> _DIRECTIONS_
Write the entries below out again exactly; any picture in them stays out.

--------------------------------

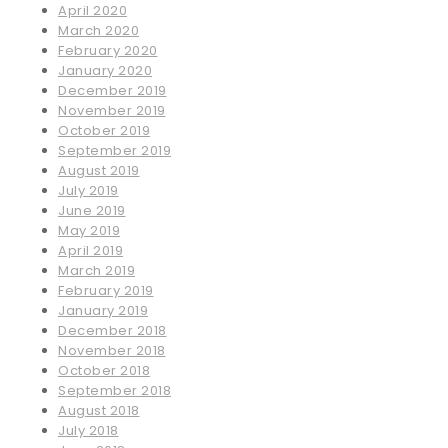
April 2020
March 2020
February 2020
January 2020
December 2019
November 2019
October 2019
September 2019
August 2019
July 2019
June 2019
May 2019
April 2019
March 2019
February 2019
January 2019
December 2018
November 2018
October 2018
September 2018
August 2018
July 2018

--------------------------------

> _REPLY TO THE TASK_
April 2020
March 2020
February 2020
January 2020
December 2019
November 2019
October 2019
September 2019
August 2019
July 2019
June 2019
May 2019
April 2019
March 2019
February 2019
January 2019
December 2018
November 2018
October 2018
September 2018
August 2018
July 2018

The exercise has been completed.